Over time, the man and his social network settled into a routine. They’d introduce a new feature that did new things with users’ online information without seeking permission, in ways that shocked and/or irritated some members. Then they’d respond to the uproar by dialing back the new feature–but usually not by simply rescinding it, at least immediately. A classic example was 2007’s Beacon advertising feature, which left members startled to find the details of their purchases at sites such as Overstock.com showing up on Facebook, in public.

The company fiddled with Beacon before finally dumping it, but the new Open Graph feature, which pumps information from external services such as Spotify into Facebook feeds, shows that it never lost interest in the basic concept.

Facebook’s low point may have came in 2009, when it made sweeping changes that undid members’ privacy settings, thereby disclosing information that had previously been restricted from public view. The site, which had once played up the virtue of sharing information only with friends and hiding it from everyone else, was moving into a new phase that emphasized sharing, not hiding. Or, as Zuck blithely put it in April 2010, “We are building a Web in which the default is social.”

When I read that he’d said that, I came to a conclusion similar to the one that Farhad Manjoo made this week in an article at Slate: The best approach to Facebook privacy is to assume that there isn’t any. If you’ve got photos, affiliations or peccadilloes that you prefer to hide from the world, the worst possible place for them is Facebook, no matter what your settings. But for stuff you want to share–hey, there’s no better place.

Ultimately, if you expect Mark Zuckerberg to serve as a tireless champion of existing notions about privacy, you’re going to be disappointed at least some of the time. That’s not what he and Facebook are here for.

No, Zuck’s calling is to change how people feel about sharing online, and to encourage them to do more of it, not less. As he frequently says, people are inclined to double the amount of information that they share on Facebook each year. The phenomenon is known as Zuckerberg’s Law, and he’s not about to stand in its way.
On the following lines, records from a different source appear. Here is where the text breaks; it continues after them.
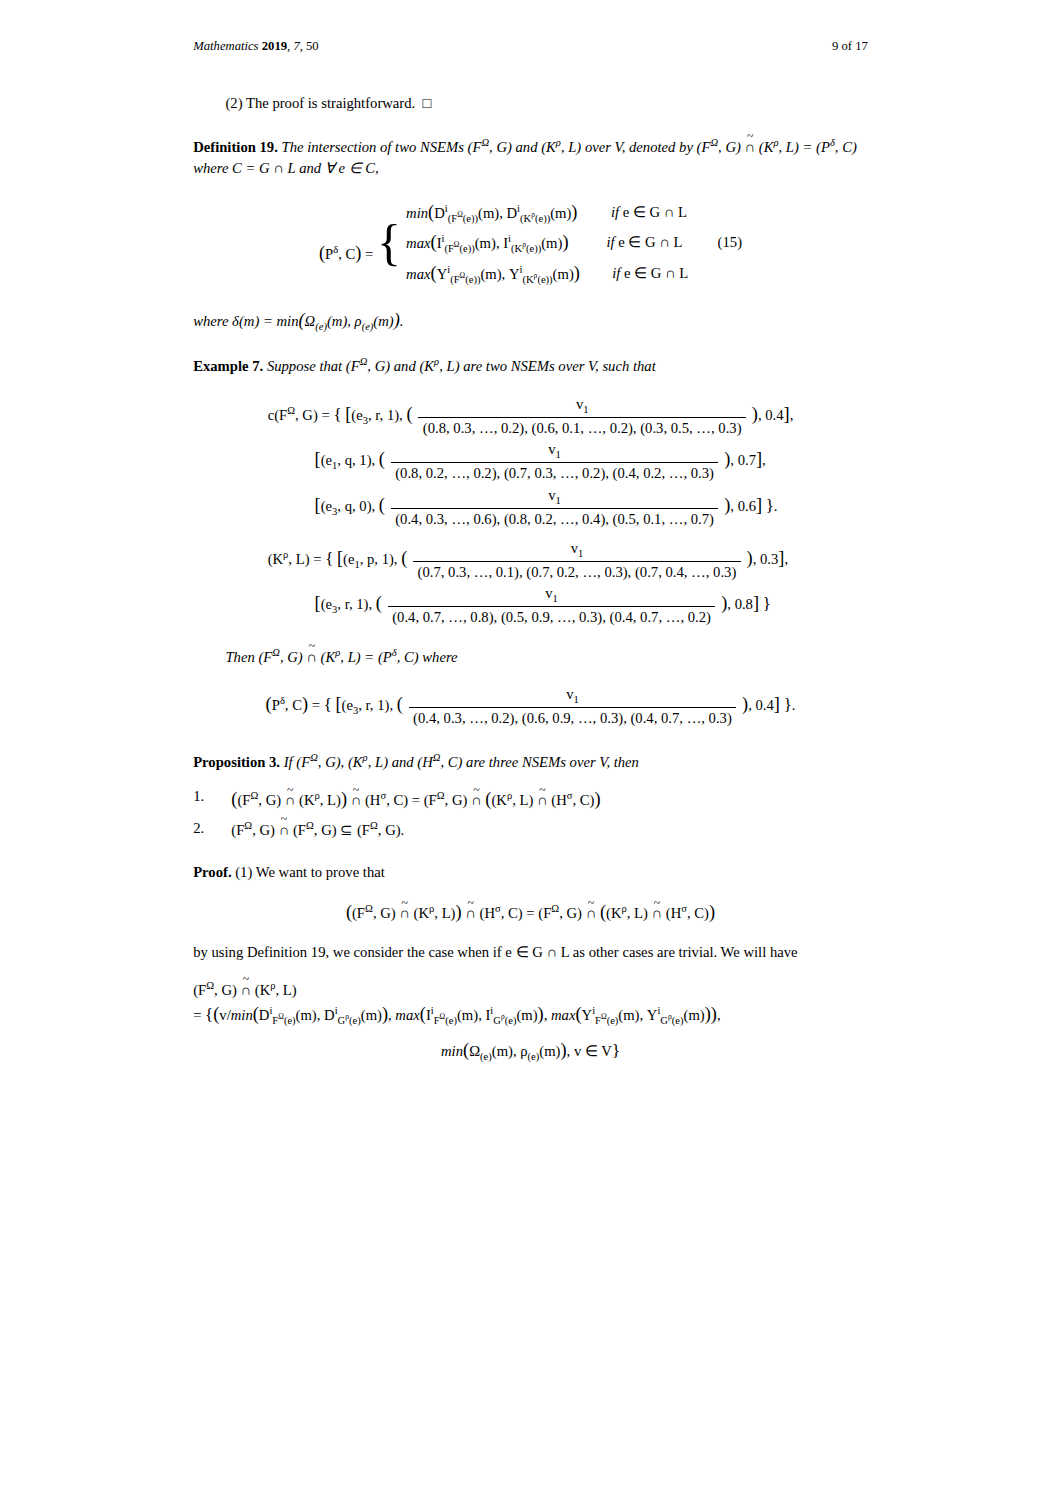Mathematics 2019, 7, 50
9 of 17
(2) The proof is straightforward. □
Definition 19. The intersection of two NSEMs (FΩ, G) and (Kρ, L) over V, denoted by (FΩ, G) ~∩ (Kρ, L) = (Pδ, C) where C = G ∩ L and ∀ e ∈ C,
(Pδ, C) = { min(Di(FΩ(e))(m), Di(Kρ(e))(m)) if e ∈ G ∩ L max(Ii(FΩ(e))(m), Ii(Kρ(e))(m)) if e ∈ G ∩ L max(Yi(FΩ(e))(m), Yi(Kρ(e))(m)) if e ∈ G ∩ L
(15)
where δ(m) = min(Ω(e)(m), ρ(e)(m)).
Example 7. Suppose that (FΩ, G) and (Kρ, L) are two NSEMs over V, such that
c(FΩ, G) = { [(e3, r, 1), ( v1(0.8, 0.3, …, 0.2), (0.6, 0.1, …, 0.2), (0.3, 0.5, …, 0.3) ), 0.4],
[(e1, q, 1), ( v1(0.8, 0.2, …, 0.2), (0.7, 0.3, …, 0.2), (0.4, 0.2, …, 0.3) ), 0.7],
[(e3, q, 0), ( v1(0.4, 0.3, …, 0.6), (0.8, 0.2, …, 0.4), (0.5, 0.1, …, 0.7) ), 0.6] }.
(Kρ, L) = { [(e1, p, 1), ( v1(0.7, 0.3, …, 0.1), (0.7, 0.2, …, 0.3), (0.7, 0.4, …, 0.3) ), 0.3],
[(e3, r, 1), ( v1(0.4, 0.7, …, 0.8), (0.5, 0.9, …, 0.3), (0.4, 0.7, …, 0.2) ), 0.8] }
Then (FΩ, G) ~∩ (Kρ, L) = (Pδ, C) where
(Pδ, C) = { [(e3, r, 1), ( v1(0.4, 0.3, …, 0.2), (0.6, 0.9, …, 0.3), (0.4, 0.7, …, 0.3) ), 0.4] }.
Proposition 3. If (FΩ, G), (Kρ, L) and (HΩ, C) are three NSEMs over V, then
1. ((FΩ, G) ~∩ (Kρ, L)) ~∩ (Hσ, C) = (FΩ, G) ~∩ ((Kρ, L) ~∩ (Hσ, C))
2. (FΩ, G) ~∩ (FΩ, G) ⊆ (FΩ, G).
Proof. (1) We want to prove that
((FΩ, G) ~∩ (Kρ, L)) ~∩ (Hσ, C) = (FΩ, G) ~∩ ((Kρ, L) ~∩ (Hσ, C))
by using Definition 19, we consider the case when if e ∈ G ∩ L as other cases are trivial. We will have
(FΩ, G) ~∩ (Kρ, L)
= {(v/min(DiFΩ(e)(m), DiGρ(e)(m)), max(IiFΩ(e)(m), IiGρ(e)(m)), max(YiFΩ(e)(m), YiGρ(e)(m))),
min(Ω(e)(m), ρ(e)(m)), v ∈ V}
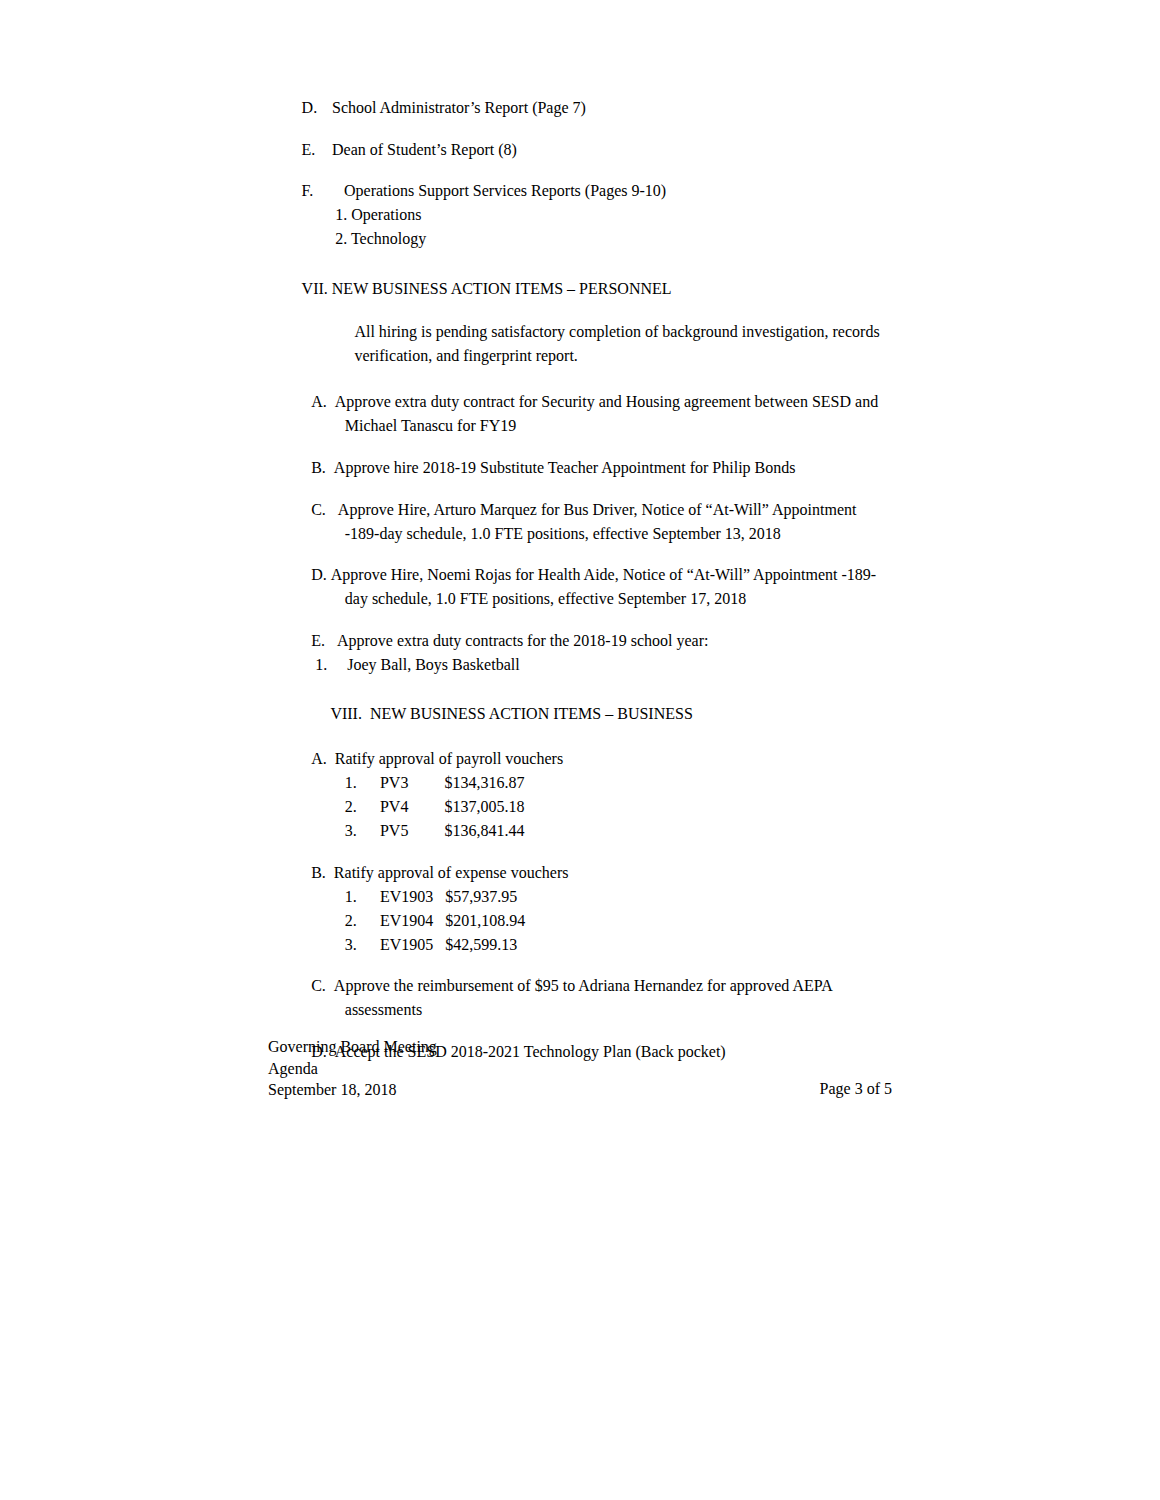D. School Administrator’s Report (Page 7)
E. Dean of Student’s Report (8)
F. Operations Support Services Reports (Pages 9-10)
1. Operations
2. Technology
VII. NEW BUSINESS ACTION ITEMS – PERSONNEL
All hiring is pending satisfactory completion of background investigation, records verification, and fingerprint report.
A. Approve extra duty contract for Security and Housing agreement between SESD and Michael Tanascu for FY19
B. Approve hire 2018-19 Substitute Teacher Appointment for Philip Bonds
C. Approve Hire, Arturo Marquez for Bus Driver, Notice of “At-Will” Appointment -189-day schedule, 1.0 FTE positions, effective September 13, 2018
D. Approve Hire, Noemi Rojas for Health Aide, Notice of “At-Will” Appointment -189-day schedule, 1.0 FTE positions, effective September 17, 2018
E. Approve extra duty contracts for the 2018-19 school year:
1. Joey Ball, Boys Basketball
VIII. NEW BUSINESS ACTION ITEMS – BUSINESS
A. Ratify approval of payroll vouchers
1. PV3 $134,316.87
2. PV4 $137,005.18
3. PV5 $136,841.44
B. Ratify approval of expense vouchers
1. EV1903 $57,937.95
2. EV1904 $201,108.94
3. EV1905 $42,599.13
C. Approve the reimbursement of $95 to Adriana Hernandez for approved AEPA assessments
D. Accept the SESD 2018-2021 Technology Plan (Back pocket)
Governing Board Meeting
Agenda
September 18, 2018
Page 3 of 5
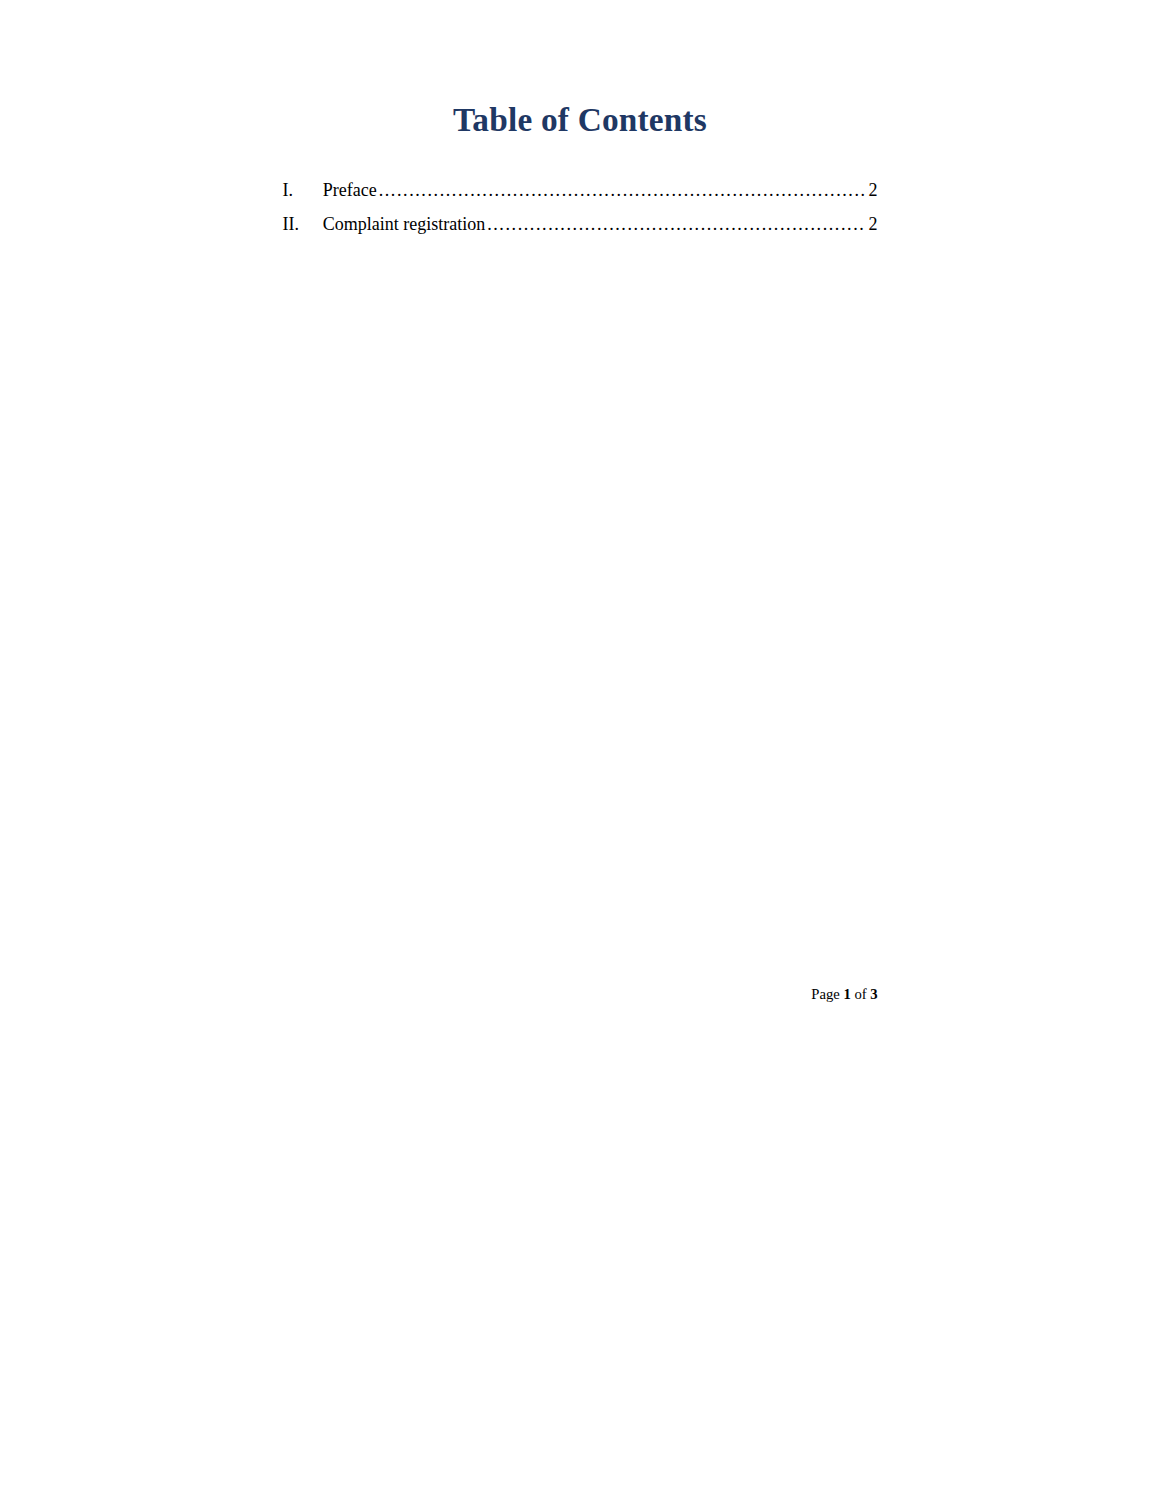Table of Contents
I. Preface .................................................................................................................. 2
II. Complaint registration .................................................................................................. 2
Page 1 of 3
More than 800 million human beings have bought into Zuck’s vision so far, imperfect though it is. I suspect that in the years to come, he’ll continue to provoke us to rethink what we share, who we share it with and how we share it. I’m game, but I also hope that the FTC settlement has a lasting effect. As I said, I like the guy–but I’d like him even more if he was a little more sober and a little less capricious.